### YOUR OBJECTIVE
Look through the entries below and show every line containing the word "ساعت".

──────────────────────────────

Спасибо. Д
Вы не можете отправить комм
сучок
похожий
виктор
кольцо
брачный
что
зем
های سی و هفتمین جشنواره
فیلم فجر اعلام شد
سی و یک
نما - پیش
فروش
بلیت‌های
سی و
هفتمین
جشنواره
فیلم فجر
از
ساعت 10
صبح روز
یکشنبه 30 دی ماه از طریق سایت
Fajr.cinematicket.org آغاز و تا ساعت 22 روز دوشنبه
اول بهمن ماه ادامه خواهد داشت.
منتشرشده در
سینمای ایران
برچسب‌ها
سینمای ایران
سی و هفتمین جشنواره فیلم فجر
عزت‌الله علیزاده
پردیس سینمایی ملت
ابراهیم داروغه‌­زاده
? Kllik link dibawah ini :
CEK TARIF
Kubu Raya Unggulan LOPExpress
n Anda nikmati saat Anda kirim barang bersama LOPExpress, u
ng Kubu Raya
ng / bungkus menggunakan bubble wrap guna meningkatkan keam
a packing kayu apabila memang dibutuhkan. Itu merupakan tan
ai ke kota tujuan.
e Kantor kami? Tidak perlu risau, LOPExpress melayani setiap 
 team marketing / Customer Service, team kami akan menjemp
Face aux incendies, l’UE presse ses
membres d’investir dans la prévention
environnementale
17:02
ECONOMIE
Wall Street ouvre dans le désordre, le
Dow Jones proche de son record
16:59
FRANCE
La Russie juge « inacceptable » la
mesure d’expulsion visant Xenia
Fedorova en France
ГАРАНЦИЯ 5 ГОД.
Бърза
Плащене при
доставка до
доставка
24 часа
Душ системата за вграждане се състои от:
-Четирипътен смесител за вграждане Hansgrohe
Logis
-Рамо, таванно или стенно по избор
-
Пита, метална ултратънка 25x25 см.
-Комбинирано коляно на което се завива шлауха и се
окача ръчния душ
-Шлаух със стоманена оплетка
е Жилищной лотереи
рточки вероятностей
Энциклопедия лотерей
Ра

──────────────────────────────

### EXERCISE ANSWER
ساعت 10
Fajr.cinematicket.org آغاز و تا ساعت 22 روز دوشنبه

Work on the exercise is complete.